[Exercise passage]

Still Life and Feminine Space, co-authored with Andrea Kurtz

The husband must be on the street to practise his trade
The wife must stay at home to be in the kitchen
The diligent practice of street wisdom may in the man be
praised
But with the delicate wife, there should be quiet and steady
ways
So you, industrious husband, go earn your living
While you, O young wife, attend to your household - Jacob Cats

In his article “Still Life and ‘Feminine’ Space” Norman Bryson discusses gendered spaces and how gender roles within these spaces figure in still life scenes. In his argument, Bryson uses genre scenes as a frame for interpreting still lifes. However, his argument hastily defines feminine space in terms of genre scenes and subsequently links domestic areas with the space of still life scenes. In oversimplifying the impact of society on the division of gender roles in different spaces, he leaves out the important aspects of spectatorship and cultural context.

Several inconsistencies in Bryson’s argument indicate that a discussion of audience and cultural practices is necessary. Although the article does not focus exclusively on Dutch art, the examples we will discuss in this essay come from the Dutch tradition. We will look specifically at the motif of the table as an indicator of spatial definition in both genre painting and still life. Before we analyze still life and genre painting more critically, we will first present a brief overview of Bryson’s argument.

Bryson begins the chapter with an analysis of forms. He states that forms such as jugs, plates, and bowls are purely functional and therefore “indestructible” (137). Because these objects transcend history and culture, they are threatening to individuality. Bryson claims that because these forms do not need human intervention, they threaten the human’s role in the world (138). Artistic compositions containing familiar forms like the bowl and bottles in Coster’s White Soup Bowl are “overlooked” (140) because they are so mundane. In this way, the forms can be threatening but at the same time overlooked. Bryson regards trompe l’oeil still life paintings as images of “the world minus human consciousness, the look of the world before our entry into it or after our departure from it” (143). To him, these pictures are more threatening because they involve even less human presence than regular still lifes which often appear as though an artist has set them up to-be-looked-at.

[/Exercise passage]

◆ Directions ◆
Reproduce the still life essay word for word from "Several inconsistencies in" to "of Bryson’s argument.".

[Provided material]

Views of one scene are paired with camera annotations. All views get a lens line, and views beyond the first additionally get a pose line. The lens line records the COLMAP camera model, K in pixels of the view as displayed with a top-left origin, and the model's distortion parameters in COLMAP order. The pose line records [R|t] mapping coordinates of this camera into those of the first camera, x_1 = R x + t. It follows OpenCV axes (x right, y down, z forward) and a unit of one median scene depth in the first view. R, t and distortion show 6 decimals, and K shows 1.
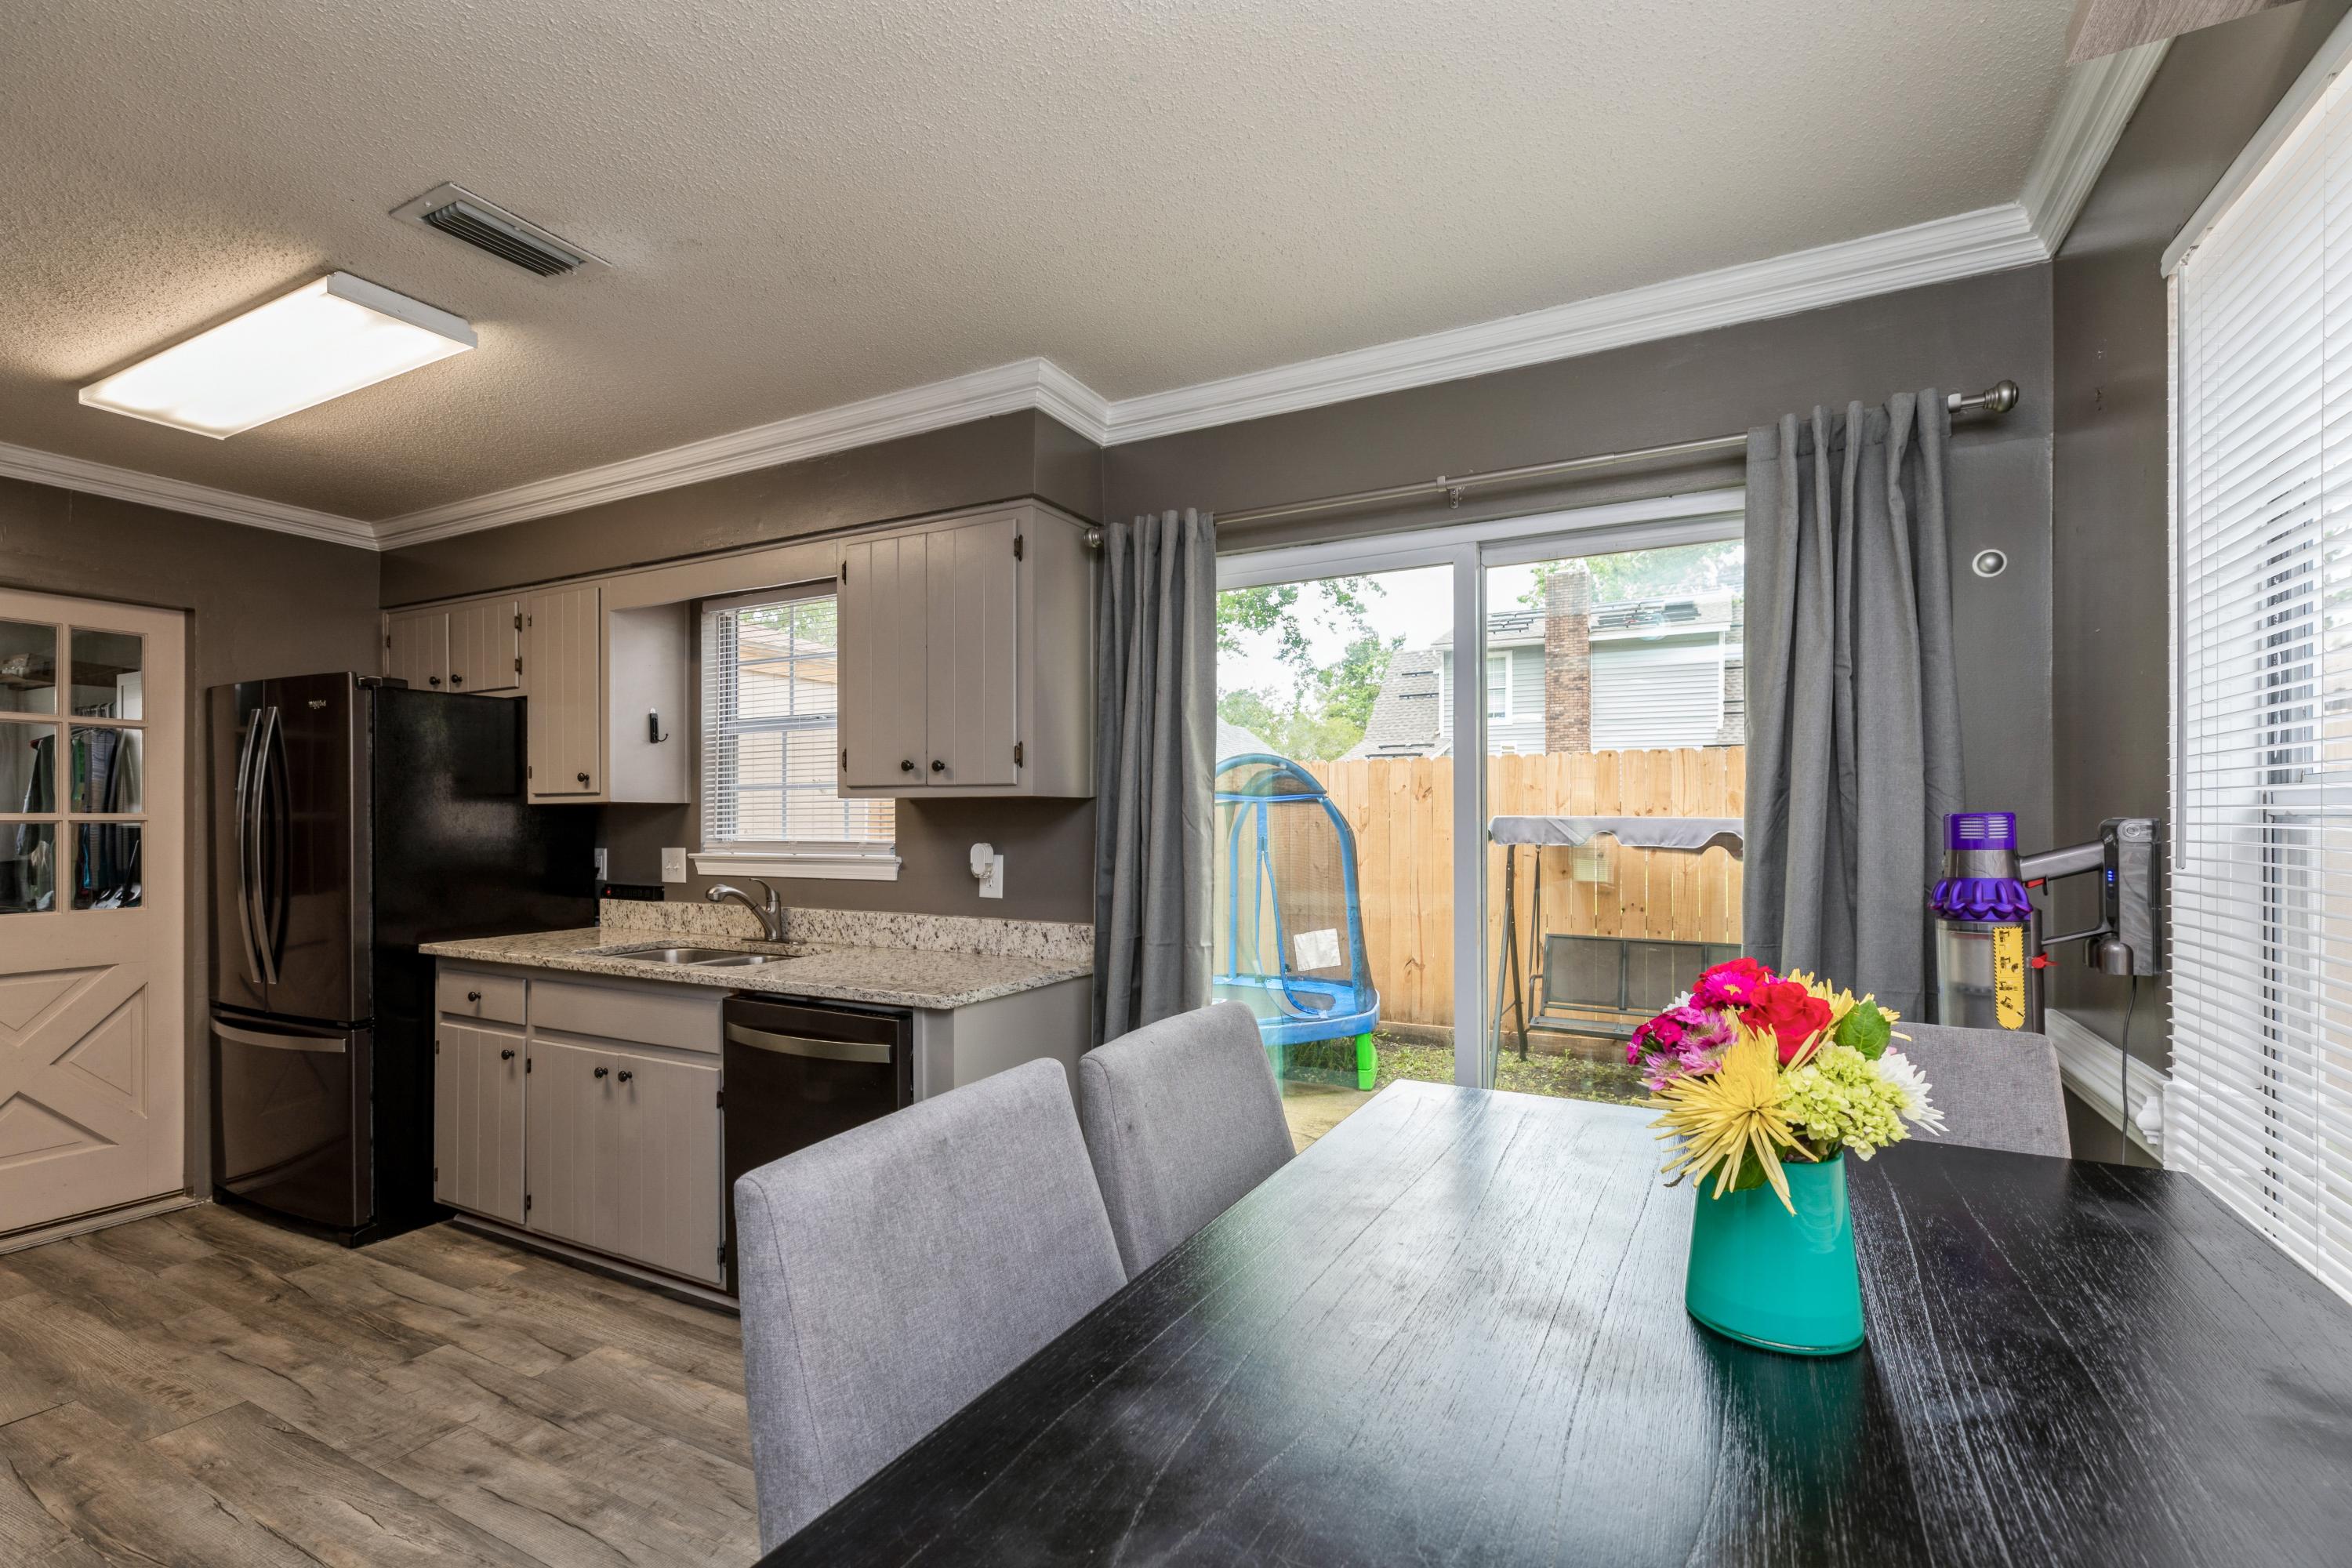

[/Provided material]

◆ Response area ◆
Several inconsistencies in Bryson’s argument indicate that a discussion of audience and cultural practices is necessary. Although the article does not focus exclusively on Dutch art, the examples we will discuss in this essay come from the Dutch tradition. We will look specifically at the motif of the table as an indicator of spatial definition in both genre painting and still life. Before we analyze still life and genre painting more critically, we will first present a brief overview of Bryson’s argument.